_Tasks and exercises_.
1 – Which numbers are written as digits in the fishing trip report, counting only the report's body sentences and not its title or dated heading?
2 – Pick up the fishing trip report from its final sentence and keep writing in the same voice.

_Provided passage_.
# Pelagic Pirate Canyon trip 7-27/28



## PELAGIC PIRATE (Oct 10, 2007)

Took off early Friday to head to Florida to get a shot at some off the awesome offshore fishing that's been going on.

Made some bait and cleared the pass at 7 pm into a nasty head sea for a 6 hr pounding all the way to the canyon.

Arrived and proceeded to park with about 10 other boats. UW Lights go on and the sword baits go over , don't even get bait two out and we are on .The fish started off like it might be a good one , but came in quickly after 5 min on the 80 seemingly to small to keep and unbuttoned ,so lines back in and never another bite all night in the heavy seas and choking heat (I swear is was like 90 degrees at midnight).


As the sun was rising the spread was out and we were headed into the head sea again till I told my boat partner , DUDE this sucks ...........!

_Entries supplied_.
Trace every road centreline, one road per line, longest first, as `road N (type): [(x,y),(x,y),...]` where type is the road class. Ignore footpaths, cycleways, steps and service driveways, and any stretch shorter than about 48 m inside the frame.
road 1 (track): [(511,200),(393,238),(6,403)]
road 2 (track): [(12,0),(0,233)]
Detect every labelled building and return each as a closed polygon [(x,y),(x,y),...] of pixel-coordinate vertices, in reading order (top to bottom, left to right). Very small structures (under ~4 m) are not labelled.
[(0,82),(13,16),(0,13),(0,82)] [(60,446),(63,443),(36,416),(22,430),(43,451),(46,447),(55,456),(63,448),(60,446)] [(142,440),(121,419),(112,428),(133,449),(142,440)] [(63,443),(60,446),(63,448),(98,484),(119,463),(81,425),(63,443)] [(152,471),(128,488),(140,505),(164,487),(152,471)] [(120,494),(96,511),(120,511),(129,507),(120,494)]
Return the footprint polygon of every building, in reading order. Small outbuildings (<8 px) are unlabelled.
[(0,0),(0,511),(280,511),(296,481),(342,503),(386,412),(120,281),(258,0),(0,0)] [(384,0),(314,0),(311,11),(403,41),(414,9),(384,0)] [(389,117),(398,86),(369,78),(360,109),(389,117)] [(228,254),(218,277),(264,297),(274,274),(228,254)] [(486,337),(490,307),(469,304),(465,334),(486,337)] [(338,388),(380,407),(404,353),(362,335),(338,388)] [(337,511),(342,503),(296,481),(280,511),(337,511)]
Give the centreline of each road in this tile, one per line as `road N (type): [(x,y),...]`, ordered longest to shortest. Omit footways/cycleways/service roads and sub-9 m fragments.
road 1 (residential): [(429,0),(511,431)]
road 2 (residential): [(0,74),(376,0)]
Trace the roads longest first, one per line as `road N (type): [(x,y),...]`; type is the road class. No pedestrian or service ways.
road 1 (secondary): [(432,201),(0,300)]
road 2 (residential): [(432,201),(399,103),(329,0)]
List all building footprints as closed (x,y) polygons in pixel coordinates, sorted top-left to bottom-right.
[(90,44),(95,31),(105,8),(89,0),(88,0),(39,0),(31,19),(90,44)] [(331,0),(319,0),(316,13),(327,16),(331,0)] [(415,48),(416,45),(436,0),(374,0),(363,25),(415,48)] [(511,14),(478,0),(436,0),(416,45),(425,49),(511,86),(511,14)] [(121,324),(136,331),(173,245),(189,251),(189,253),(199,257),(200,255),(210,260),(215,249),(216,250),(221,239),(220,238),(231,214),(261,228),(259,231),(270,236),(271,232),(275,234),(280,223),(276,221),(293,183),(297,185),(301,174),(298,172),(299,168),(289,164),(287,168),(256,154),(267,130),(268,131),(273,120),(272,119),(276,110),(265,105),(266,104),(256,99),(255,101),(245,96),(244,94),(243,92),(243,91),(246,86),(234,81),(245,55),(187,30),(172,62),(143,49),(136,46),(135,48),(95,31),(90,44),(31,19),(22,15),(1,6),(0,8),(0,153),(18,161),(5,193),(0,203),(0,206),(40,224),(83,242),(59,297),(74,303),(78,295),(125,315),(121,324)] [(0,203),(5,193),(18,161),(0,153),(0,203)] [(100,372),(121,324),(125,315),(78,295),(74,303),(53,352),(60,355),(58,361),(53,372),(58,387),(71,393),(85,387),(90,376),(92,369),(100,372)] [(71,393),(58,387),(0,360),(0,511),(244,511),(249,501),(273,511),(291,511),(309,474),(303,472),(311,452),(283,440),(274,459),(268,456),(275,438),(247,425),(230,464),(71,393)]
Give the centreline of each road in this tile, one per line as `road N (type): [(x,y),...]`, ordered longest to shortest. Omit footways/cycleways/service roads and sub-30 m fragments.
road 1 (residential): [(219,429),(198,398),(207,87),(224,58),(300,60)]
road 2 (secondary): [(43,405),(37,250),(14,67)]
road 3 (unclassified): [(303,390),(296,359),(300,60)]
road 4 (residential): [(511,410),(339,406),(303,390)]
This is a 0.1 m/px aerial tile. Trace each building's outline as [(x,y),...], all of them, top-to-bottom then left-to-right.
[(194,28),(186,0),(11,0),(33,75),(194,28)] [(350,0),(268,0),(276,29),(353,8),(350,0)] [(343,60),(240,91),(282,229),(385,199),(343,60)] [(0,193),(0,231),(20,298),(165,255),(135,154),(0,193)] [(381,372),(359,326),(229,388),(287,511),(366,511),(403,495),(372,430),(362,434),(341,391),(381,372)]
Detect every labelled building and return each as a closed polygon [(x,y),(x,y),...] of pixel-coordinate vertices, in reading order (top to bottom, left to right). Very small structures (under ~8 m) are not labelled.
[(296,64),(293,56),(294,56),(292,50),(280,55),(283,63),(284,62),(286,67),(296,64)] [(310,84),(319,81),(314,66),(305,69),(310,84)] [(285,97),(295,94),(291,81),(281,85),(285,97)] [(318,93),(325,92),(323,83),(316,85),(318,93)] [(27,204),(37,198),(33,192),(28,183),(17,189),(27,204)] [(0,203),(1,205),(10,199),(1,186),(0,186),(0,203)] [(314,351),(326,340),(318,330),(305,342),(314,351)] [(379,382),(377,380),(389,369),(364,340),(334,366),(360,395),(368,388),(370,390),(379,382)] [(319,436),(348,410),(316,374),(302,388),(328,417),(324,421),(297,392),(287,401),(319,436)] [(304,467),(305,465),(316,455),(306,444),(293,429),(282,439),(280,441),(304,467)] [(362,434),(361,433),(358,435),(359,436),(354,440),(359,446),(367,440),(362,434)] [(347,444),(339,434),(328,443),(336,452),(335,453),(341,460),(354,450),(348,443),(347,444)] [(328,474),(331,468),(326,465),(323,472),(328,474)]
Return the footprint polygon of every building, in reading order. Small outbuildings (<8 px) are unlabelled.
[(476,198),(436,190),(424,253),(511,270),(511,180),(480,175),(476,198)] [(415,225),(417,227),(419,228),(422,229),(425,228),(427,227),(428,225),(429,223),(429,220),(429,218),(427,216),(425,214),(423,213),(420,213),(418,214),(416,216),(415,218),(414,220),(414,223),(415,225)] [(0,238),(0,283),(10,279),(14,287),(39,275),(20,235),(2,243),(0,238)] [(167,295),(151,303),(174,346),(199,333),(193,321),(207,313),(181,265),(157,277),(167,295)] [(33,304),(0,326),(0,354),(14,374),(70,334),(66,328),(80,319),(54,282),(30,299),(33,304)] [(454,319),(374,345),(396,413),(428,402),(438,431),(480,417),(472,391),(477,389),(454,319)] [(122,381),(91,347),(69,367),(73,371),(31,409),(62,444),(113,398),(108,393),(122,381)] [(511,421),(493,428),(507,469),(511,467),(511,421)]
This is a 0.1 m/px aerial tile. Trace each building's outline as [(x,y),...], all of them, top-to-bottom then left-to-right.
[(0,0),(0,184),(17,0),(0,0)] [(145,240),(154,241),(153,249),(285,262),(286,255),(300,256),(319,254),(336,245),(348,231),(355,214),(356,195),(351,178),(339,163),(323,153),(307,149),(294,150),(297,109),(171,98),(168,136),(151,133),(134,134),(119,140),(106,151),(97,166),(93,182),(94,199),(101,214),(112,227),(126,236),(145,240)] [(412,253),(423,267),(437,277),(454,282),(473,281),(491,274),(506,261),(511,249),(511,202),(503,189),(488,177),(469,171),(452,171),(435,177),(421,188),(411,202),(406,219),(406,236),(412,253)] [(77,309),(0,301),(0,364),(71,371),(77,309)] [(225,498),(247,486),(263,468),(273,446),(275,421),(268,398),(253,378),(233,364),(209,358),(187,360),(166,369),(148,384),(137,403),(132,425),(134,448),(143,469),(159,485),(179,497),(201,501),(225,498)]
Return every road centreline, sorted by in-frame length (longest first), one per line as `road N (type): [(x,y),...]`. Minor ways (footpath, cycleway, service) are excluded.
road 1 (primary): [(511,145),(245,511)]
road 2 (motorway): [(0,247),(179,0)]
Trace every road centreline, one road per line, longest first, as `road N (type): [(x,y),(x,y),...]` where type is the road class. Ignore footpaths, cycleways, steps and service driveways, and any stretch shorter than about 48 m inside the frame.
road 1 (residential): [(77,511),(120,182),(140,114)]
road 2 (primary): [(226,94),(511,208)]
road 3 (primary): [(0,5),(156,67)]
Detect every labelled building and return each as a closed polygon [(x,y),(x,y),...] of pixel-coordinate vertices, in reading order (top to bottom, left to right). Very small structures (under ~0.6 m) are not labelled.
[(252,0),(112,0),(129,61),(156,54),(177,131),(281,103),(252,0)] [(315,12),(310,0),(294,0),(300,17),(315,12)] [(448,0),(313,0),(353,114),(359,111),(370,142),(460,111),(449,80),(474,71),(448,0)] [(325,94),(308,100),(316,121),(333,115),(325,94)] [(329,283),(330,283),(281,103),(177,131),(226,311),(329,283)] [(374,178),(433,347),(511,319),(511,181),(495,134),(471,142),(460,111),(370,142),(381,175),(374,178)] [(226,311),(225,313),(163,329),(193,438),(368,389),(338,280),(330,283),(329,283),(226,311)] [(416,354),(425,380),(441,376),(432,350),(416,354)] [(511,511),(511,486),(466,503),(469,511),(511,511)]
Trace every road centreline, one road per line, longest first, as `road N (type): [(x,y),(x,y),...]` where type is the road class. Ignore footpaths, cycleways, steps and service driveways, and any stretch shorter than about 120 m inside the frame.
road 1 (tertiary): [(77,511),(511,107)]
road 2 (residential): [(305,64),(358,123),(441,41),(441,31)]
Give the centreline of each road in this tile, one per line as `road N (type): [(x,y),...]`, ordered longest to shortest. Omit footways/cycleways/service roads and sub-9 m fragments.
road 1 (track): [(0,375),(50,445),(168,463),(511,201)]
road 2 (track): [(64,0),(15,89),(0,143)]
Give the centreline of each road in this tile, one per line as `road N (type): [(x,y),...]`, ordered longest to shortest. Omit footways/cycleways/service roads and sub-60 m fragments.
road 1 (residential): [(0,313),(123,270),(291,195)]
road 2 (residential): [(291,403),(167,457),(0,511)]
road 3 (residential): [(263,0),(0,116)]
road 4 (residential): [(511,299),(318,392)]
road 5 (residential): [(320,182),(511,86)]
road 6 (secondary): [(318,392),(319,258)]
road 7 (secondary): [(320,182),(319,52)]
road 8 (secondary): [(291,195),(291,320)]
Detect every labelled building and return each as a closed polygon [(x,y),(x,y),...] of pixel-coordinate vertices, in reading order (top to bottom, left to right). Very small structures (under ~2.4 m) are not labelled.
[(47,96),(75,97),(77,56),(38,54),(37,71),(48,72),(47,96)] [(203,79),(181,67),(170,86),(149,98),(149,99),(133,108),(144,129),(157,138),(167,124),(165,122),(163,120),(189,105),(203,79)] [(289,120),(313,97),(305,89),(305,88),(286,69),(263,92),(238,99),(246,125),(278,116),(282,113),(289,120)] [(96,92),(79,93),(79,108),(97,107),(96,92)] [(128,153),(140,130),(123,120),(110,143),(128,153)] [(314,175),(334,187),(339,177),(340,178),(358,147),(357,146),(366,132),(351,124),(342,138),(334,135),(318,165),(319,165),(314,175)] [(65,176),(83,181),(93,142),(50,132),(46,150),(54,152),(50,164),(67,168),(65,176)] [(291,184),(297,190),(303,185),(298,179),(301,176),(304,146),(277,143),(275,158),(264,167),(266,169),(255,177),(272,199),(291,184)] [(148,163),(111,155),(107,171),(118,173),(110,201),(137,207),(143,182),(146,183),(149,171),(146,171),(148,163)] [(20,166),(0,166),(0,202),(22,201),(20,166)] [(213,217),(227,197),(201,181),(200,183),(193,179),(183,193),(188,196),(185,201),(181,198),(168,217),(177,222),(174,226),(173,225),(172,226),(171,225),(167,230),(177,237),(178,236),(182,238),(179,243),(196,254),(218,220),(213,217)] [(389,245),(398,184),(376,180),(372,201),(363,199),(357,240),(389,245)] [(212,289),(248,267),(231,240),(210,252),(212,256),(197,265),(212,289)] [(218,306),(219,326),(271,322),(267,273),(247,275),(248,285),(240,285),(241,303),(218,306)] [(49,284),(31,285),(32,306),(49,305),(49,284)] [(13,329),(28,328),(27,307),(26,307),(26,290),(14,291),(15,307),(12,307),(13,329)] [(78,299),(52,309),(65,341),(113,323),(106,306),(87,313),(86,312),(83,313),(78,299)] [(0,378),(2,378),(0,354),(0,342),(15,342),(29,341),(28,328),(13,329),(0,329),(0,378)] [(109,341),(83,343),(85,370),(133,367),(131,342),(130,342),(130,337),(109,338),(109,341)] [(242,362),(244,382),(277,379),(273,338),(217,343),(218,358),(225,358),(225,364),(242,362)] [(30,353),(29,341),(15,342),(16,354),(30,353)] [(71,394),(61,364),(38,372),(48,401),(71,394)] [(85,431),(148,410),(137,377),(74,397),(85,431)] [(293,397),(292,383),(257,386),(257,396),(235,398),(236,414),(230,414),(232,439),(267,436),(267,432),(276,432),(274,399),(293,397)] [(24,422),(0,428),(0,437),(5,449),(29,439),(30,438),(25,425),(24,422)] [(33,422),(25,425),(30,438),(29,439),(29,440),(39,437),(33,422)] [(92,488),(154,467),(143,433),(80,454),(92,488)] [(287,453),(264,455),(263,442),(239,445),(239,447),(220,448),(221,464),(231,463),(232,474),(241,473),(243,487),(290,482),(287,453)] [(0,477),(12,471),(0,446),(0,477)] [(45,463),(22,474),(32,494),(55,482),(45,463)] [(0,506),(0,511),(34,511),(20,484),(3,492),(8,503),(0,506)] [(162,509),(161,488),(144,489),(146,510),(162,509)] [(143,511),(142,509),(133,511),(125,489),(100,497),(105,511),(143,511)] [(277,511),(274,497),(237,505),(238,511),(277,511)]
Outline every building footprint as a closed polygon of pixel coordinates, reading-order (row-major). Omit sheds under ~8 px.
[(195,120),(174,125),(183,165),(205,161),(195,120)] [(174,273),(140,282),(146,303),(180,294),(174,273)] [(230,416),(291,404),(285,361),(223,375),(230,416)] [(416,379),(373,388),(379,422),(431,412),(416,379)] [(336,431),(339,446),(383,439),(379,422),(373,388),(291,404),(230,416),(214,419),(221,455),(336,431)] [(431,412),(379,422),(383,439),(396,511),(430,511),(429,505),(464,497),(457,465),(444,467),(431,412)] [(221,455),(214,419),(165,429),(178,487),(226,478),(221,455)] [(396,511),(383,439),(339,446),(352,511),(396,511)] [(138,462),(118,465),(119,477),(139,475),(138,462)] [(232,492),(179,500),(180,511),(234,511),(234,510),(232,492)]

_Exercise results_.
1 –
- 7 ("7 pm")
- 6 ("6 hr pounding")
- 10 ("about 10 other boats")
- 5 ("after 5 min")
- 80 ("on the 80")
- 90 ("like 90 degrees at midnight")

2 –
So with no real action early and just a horrible sw swell and wind that makes you wonder why you even went fishing, we turned toward home to troll back from the spur over the dumping grounds and along the 600 line and east to the blue water hanging near the Johnny walkers ridge and the wings. About 30 min into trolling we hook up on a huge Sailfish which dumped a ton of line before we could get the other 8 rods in. We were able to finally get the boat in a position to gain the line back and made quick work of the biggest sail we have ever caught in the gulf. After a few pictures and a revival of the sail we troll on and not much later my buddy who had been puking since we left the dock was up next on what turned out to be a 40 pound wahoo. 

By now the sea were not as bad and we are thinking we may piece together a nice day with the wind also dying !


Only issue now was it was 1000 degrees out and scattered grass everywhere making it fun to troll. I cleared lines at one point for 3 straight hours never stopping just to keep the spread right. This paid off big time a we picked away at the Dolphin boxing a dozen nice fish along the way . Around 3 pm I'm on deck and Reggie is in the tower.I'm. Clearing a line and letting one out when a nice blue Marlin comes in and crushes the daisy chain off the starboard side then hops on the seastar Bally combo I'm dropping back and just crushes it and were on , then off that quick. He then comes back and crushes the other side of the spread and then poof gone.........total bummer but that's fishing sometimes . So we troll on and pick a few more dolphin and decide to head for some deep grouper spots as we head for the barn.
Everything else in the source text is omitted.